(Bounding box coordinate data)
*** Block opens ***
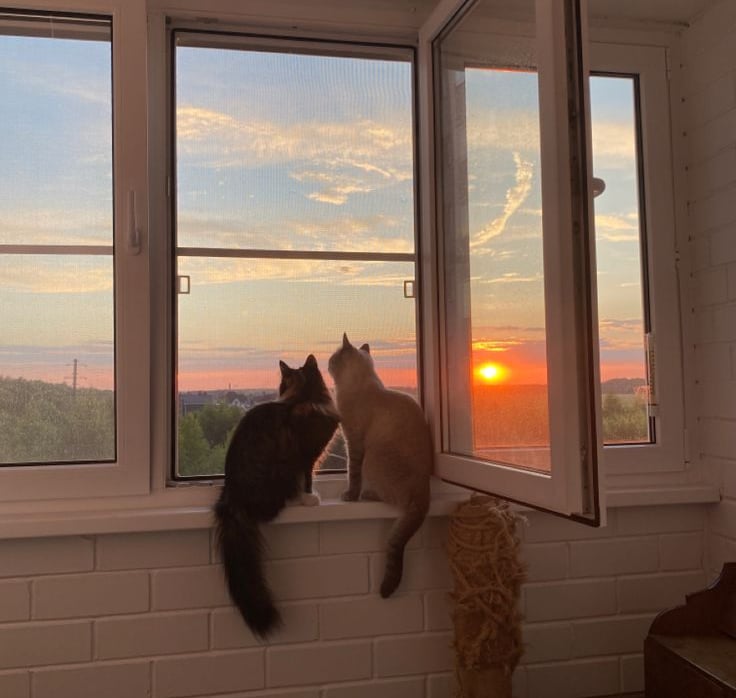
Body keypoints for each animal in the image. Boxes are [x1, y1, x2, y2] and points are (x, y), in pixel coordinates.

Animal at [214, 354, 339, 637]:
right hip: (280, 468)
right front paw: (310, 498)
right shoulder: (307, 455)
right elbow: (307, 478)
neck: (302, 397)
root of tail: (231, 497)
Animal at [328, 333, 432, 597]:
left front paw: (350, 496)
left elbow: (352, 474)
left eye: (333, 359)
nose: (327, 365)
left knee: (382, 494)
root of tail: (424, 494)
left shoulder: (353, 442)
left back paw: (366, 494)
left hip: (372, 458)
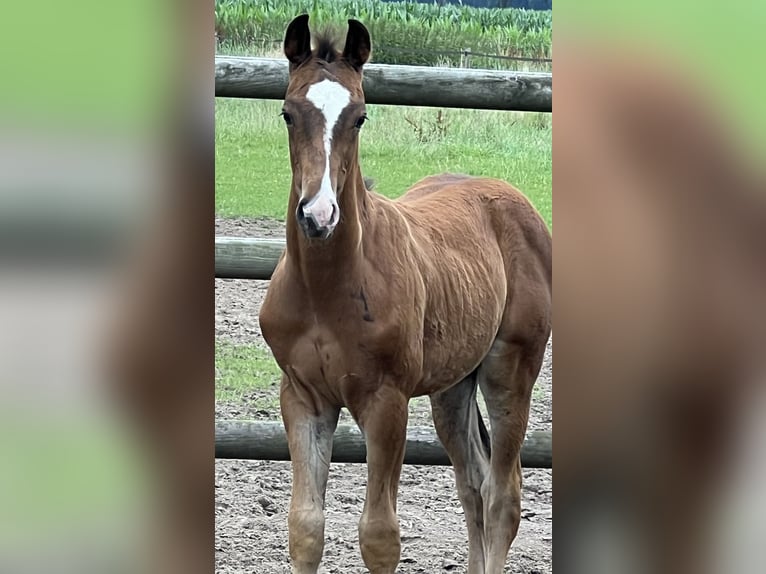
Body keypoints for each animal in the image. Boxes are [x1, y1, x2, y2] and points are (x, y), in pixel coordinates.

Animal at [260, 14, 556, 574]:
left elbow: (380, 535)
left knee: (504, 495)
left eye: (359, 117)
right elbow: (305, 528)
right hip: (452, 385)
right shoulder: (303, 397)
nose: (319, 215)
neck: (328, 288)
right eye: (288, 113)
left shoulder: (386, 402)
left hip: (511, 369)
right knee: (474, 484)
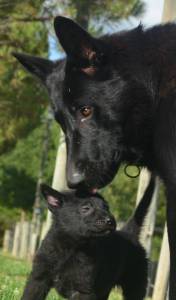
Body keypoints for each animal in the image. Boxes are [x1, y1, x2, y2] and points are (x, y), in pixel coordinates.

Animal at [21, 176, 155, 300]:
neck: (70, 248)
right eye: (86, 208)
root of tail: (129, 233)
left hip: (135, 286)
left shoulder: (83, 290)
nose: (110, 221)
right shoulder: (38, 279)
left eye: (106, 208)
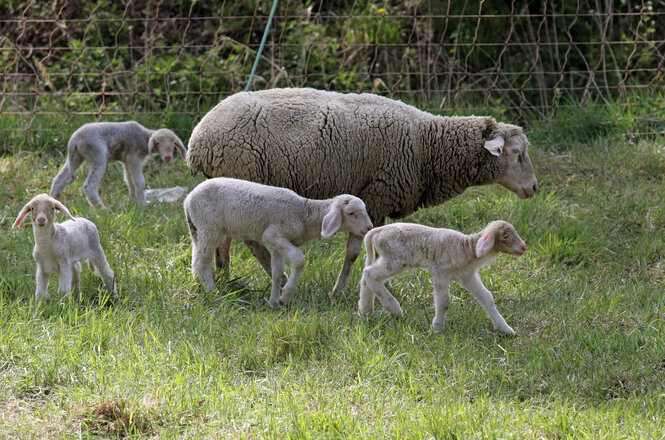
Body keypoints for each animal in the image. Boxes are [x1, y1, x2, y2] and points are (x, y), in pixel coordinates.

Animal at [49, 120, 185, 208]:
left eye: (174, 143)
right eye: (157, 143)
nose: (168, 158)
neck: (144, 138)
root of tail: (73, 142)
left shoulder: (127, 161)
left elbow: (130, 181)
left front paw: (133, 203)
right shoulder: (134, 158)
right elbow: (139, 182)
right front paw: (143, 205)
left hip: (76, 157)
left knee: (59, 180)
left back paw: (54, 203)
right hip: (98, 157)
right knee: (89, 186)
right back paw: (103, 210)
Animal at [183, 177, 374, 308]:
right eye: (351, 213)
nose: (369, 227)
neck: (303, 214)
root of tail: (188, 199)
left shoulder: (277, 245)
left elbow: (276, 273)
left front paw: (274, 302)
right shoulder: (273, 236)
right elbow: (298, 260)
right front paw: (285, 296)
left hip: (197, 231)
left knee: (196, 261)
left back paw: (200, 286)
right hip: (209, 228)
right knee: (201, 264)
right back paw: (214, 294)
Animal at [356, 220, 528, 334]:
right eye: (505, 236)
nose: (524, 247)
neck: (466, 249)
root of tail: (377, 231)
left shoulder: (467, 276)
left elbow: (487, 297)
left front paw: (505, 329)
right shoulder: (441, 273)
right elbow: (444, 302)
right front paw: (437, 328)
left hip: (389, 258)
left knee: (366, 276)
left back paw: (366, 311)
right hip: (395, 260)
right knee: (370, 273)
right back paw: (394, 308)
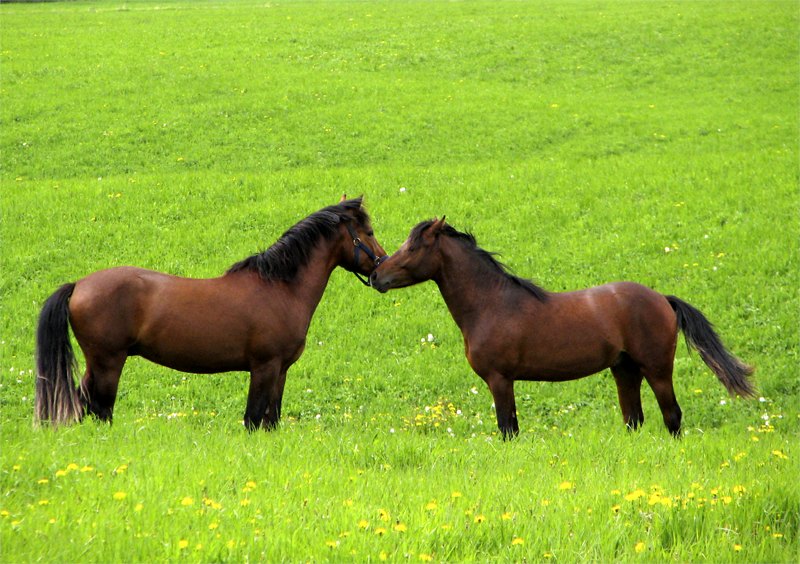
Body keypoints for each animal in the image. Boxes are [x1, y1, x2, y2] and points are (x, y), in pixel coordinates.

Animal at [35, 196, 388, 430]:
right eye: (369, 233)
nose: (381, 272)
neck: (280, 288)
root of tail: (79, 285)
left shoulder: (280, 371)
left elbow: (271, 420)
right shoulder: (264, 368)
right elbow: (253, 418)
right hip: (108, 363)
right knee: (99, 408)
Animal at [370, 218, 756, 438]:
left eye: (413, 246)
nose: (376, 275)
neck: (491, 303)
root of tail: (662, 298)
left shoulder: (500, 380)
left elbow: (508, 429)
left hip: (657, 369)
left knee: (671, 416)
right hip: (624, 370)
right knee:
*** Block closes ***
- [TASK BRIEF]:
The response consists of the lines above that contain "nose".

- [WRITTEN RESPONSE]:
nose: (327, 365)
nose: (319, 215)
nose: (110, 221)
nose: (168, 158)
nose: (369, 227)
nose: (524, 247)
nose: (381, 272)
nose: (376, 275)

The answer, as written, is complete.